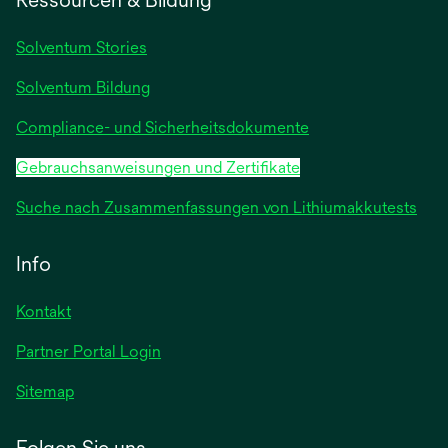
neuen
Registerkarte
Solventum Stories
geöffnet
Solventum Bildung
Compliance- und Sicherheitsdokumente
Gebrauchsanweisungen und Zertifikate
Suche nach Zusammenfassungen von Lithiumakkutests
Info
Kontakt
Partner Portal Login
Sitemap
Folgen Sie uns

★ ★ ★ ★ ★ ★ ★

Put every line of text from the rows above into a Markdown table with the columns Number and Line, numbering the lines in order and skipping blank lines. Leave the pictures out.

▸ The answer:
| Number | Line |
|---|---|
| 1 | neuen |
| 2 | Registerkarte |
| 3 | Solventum Stories |
| 4 | geöffnet |
| 5 | Solventum Bildung |
| 6 | Compliance- und Sicherheitsdokumente |
| 7 | Gebrauchsanweisungen und Zertifikate |
| 8 | Suche nach Zusammenfassungen von Lithiumakkutests |
| 9 | Info |
| 10 | Kontakt |
| 11 | Partner Portal Login |
| 12 | Sitemap |
| 13 | Folgen Sie uns |